[ABOUT THIS TASK]
Copy every line of the entries that has the string "Table" in it.

-=-=-=-=-

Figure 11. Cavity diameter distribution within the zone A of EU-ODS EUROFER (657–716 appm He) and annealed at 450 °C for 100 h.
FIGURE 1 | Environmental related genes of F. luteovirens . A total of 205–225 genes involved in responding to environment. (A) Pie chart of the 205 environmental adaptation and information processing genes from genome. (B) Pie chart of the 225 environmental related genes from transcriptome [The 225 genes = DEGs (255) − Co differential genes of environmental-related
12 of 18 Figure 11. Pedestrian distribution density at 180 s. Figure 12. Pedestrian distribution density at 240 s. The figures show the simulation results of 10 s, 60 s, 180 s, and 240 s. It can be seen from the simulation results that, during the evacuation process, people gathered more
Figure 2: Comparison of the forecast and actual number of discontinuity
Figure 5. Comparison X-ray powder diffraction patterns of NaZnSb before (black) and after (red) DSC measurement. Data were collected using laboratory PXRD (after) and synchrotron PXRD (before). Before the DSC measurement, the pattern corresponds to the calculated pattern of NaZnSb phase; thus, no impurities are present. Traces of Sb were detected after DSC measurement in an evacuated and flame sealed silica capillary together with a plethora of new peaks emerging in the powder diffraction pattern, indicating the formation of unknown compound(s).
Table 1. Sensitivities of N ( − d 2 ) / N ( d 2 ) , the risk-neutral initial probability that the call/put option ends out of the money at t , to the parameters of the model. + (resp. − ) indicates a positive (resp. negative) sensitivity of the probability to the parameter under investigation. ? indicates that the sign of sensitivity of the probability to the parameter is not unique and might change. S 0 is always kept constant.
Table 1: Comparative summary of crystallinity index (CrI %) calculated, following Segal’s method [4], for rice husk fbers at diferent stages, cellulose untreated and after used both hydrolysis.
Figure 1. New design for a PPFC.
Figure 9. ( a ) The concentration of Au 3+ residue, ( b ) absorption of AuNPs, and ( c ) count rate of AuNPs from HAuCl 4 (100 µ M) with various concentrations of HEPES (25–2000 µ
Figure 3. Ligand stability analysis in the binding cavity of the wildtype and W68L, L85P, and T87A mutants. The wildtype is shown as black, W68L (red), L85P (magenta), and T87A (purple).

-=-=-=-=-

[WRITTEN RESPONSE]
Table 1. Sensitivities of N ( − d 2 ) / N ( d 2 ) , the risk-neutral initial probability that the call/put option ends out of the money at t , to the parameters of the model. + (resp. − ) indicates a positive (resp. negative) sensitivity of the probability to the parameter under investigation. ? indicates that the sign of sensitivity of the probability to the parameter is not unique and might change. S 0 is always kept constant.
Table 1: Comparative summary of crystallinity index (CrI %) calculated, following Segal’s method [4], for rice husk fbers at diferent stages, cellulose untreated and after used both hydrolysis.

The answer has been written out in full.